The example uses the following escalation policies:

  • NEW ACKNOWLEDGMENT SLA VIOLATION IMMINENT. When the ticket age is 10 minutes AND the ticket has not been acknowledged (status changed from Open to Pending), SL1 sends a notification to all NOC queue members indicating an SLA violation is imminent.
  • NEW ACKNOWLEDGMENT SLA VIOLATION HAS OCCURRED. When the ticket age is 15 minutes AND the ticket has not been acknowledge (status changed from Open to Pending), SL1 sends a notification to the Director of Operations indicating an SLA violation has occurred.
  • NEW ASSIGNMENT SLA VIOLATION IMMINENT. When the ticket age is 25 minutes AND the ticket has not been assigned to a user, SL1 sends a notification to all NOC queue members indicating an SLA violation is imminent.
  • NEW ASSIGNMENT SLA VIOLATION HAS OCCURRED. When the ticket age is 30 minutes AND the ticket has not been assigned, SL1 sends a notification to the Director of Operations indicating an SLA violation has occurred.

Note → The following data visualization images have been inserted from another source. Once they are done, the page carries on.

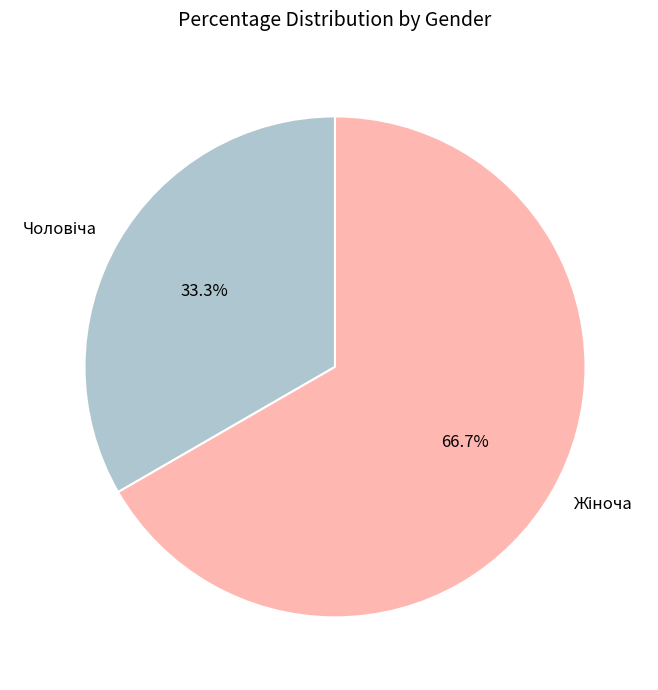

Is there any slice that represents more than half of the pie?

Yes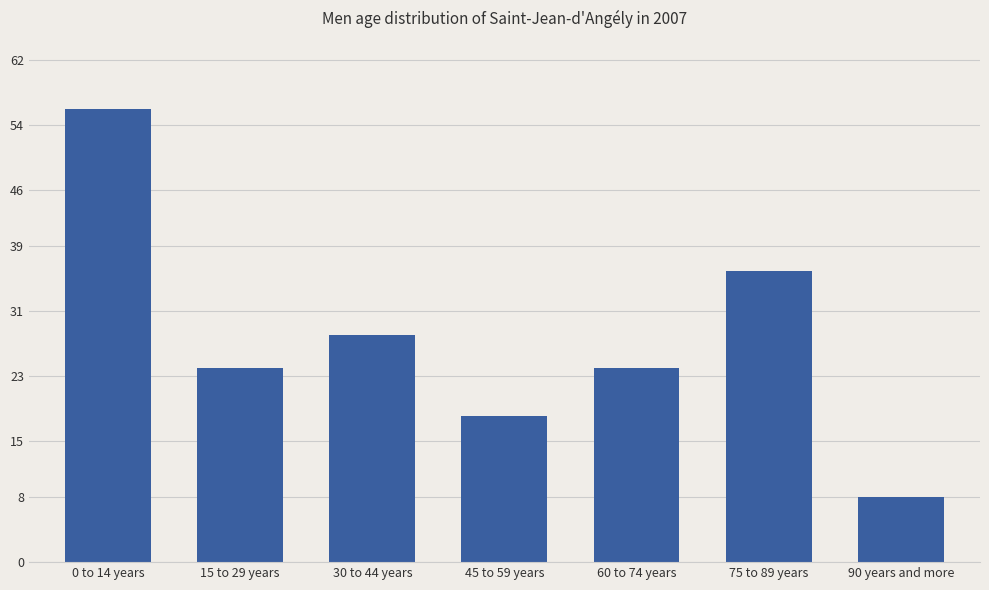

Is it true that the value at 30 to 44 years is 28?

True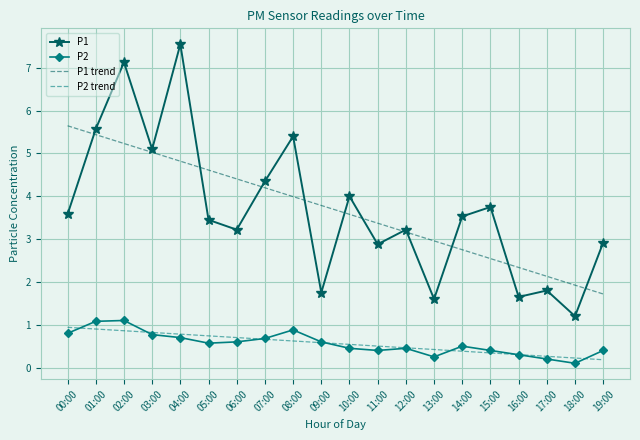

What is the difference between the maximum and minimum values in the P2 series?

1.0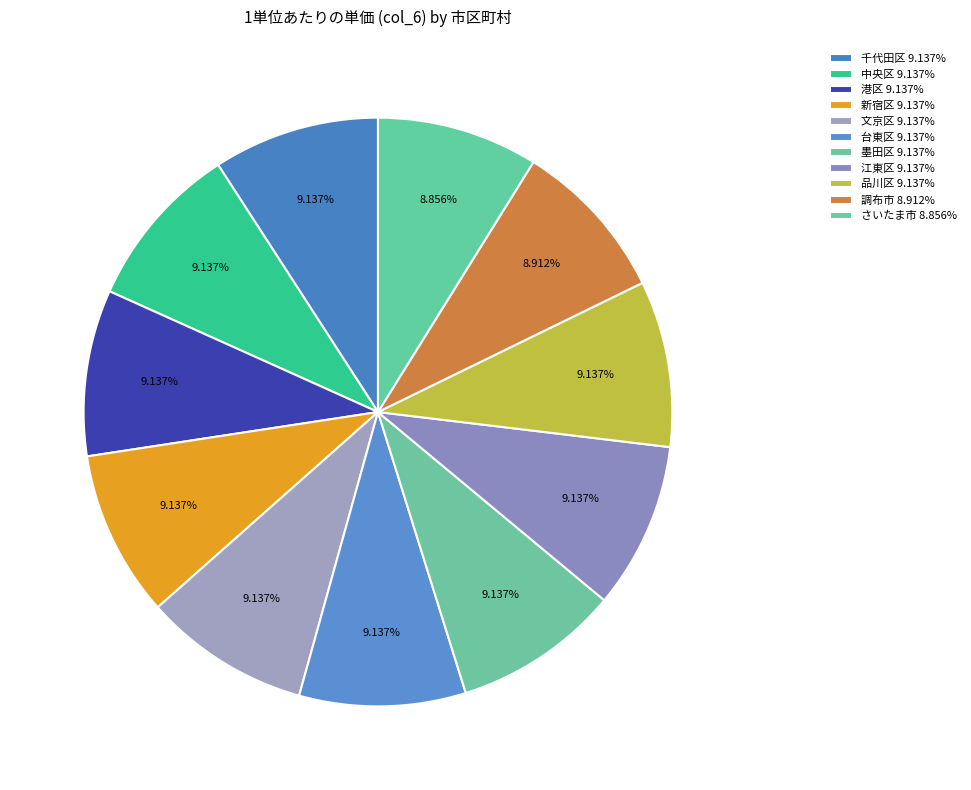

Rank the categories by value from lowest to highest.

さいたま市, 調布市, 千代田区, 中央区, 港区, 新宿区, 文京区, 台東区, 墨田区, 江東区, 品川区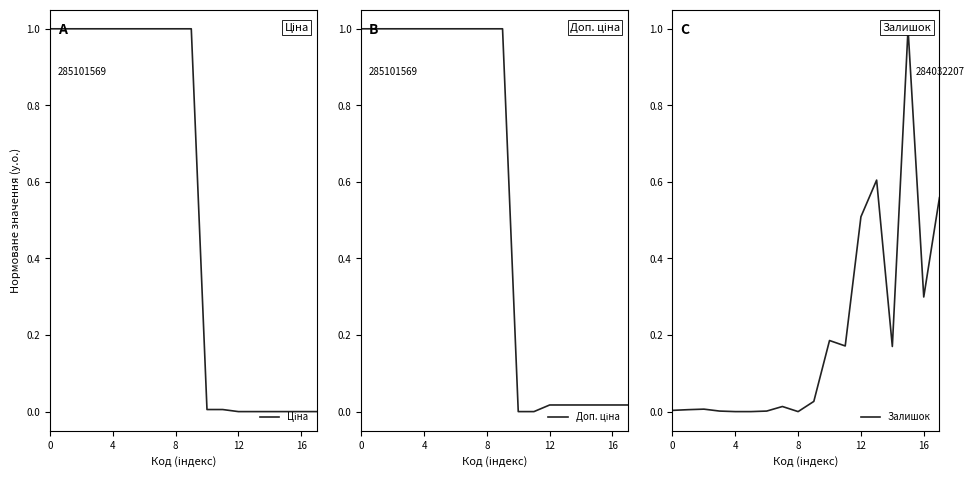

What is the difference between the Ціна values at 13 and 7?

1.0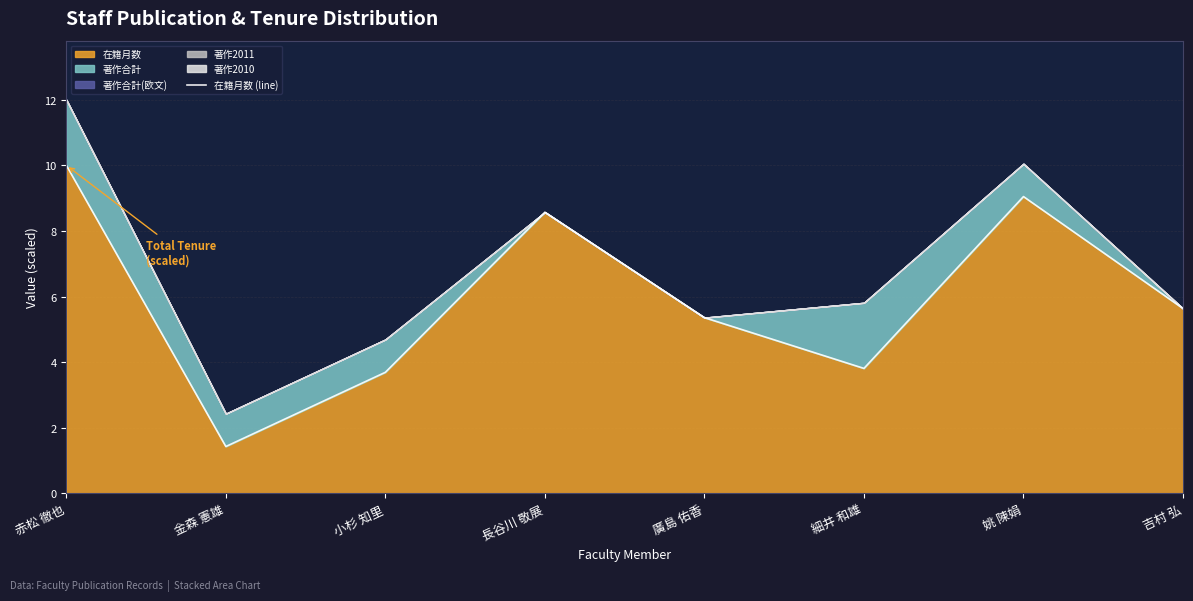

What is the difference between the values at 金森 憲雄 and 赤松 徹也?

8.6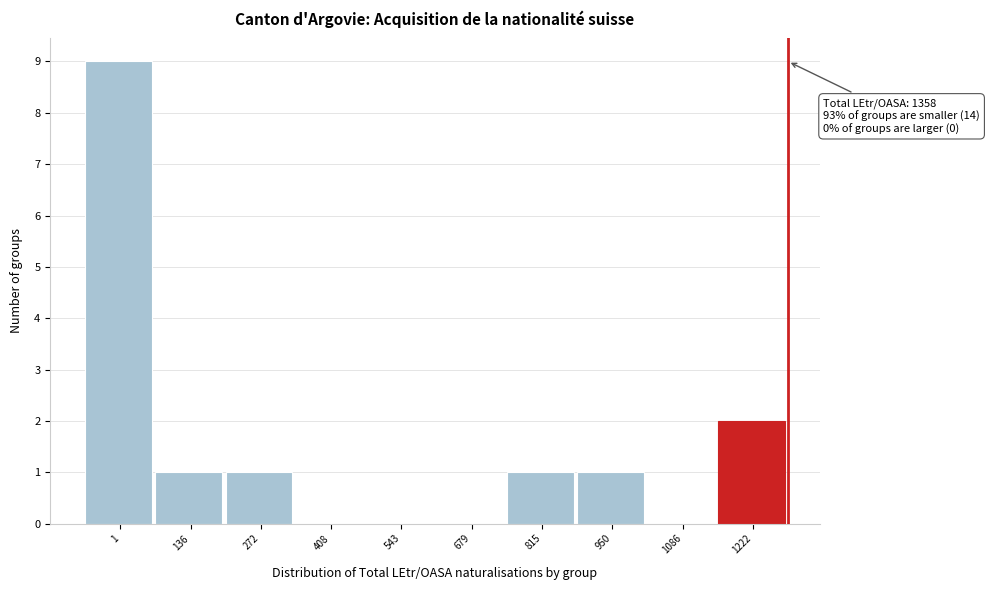

Reading left to right, extract all data points from this chart.

1=9	136=1	272=1	408=0	543=0	679=0	815=1	950=1	1086=0	1222=2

  • CRITICAL UPDATE SLA VIOLATION IS IMMINENT. When the ticket has not been modified in 30 minutes AND the ticket has not been updated, SL1 sends a notification to all Engineering queue members.
  • CRITICAL UPDATE SLA VIOLATION HAS OCCURRED. When the ticket has not been modified in 35 minutes AND the ticket has not been updated, SL1 sends a notification to the Director of Engineering.
  • MAJOR UPDATE SLA VIOLATION IS IMMINENT. When the ticket has not been modified in 55 minutes AND the ticket has not been updated, SL1 sends a notification to all Engineering queue members.
  • MAJOR UPDATE SLA VIOLATION HAS OCCURRED. When the ticket has not been modified in one hour AND the ticket has not been updated, SL1 sends a notification to the Director of Engineering.
  • MINOR UPDATE SLA VIOLATION IS IMMINENT. When the ticket hasn't been modified in three hours and 55 minutes AND the ticket has not been updated, SL1 sends a notification to all Engineering queue members.
  • MINOR UPDATE SLA VIOLATION HAS OCCURRED. When the ticket hasn't been modified in four hours AND the ticket has not been updated, SL1 sends a notification to the Director of Engineering.
  • NOTICE SLA VIOLATION IS IMMINENT. When the ticket hasn't been modified in 23 hours and 55 minutes AND the ticket has not been updated, a notification is sent to all Engineering queue members.
  • NOTICE UPDATE SLA VIOLATION HAS OCCURRED. When the ticket hasn't been modified in one day AND the ticket has not been updated, SL1 sends a notification to the Director of Engineering.
  • HEALTHY UPDATE SLA VIOLATION IS IMMINENT. When the ticket hasn't been modified in two days, 23 hours, and 55 minutes AND the ticket has not been updated, SL1 sends a notification to all Engineering queue members.
  • HEALTHY UPDATE SLA VIOLATION HAS OCCURRED. When the ticket hasn't been modified in three days AND the ticket has not been updated, SL1 sends a notification to the Director of Engineering.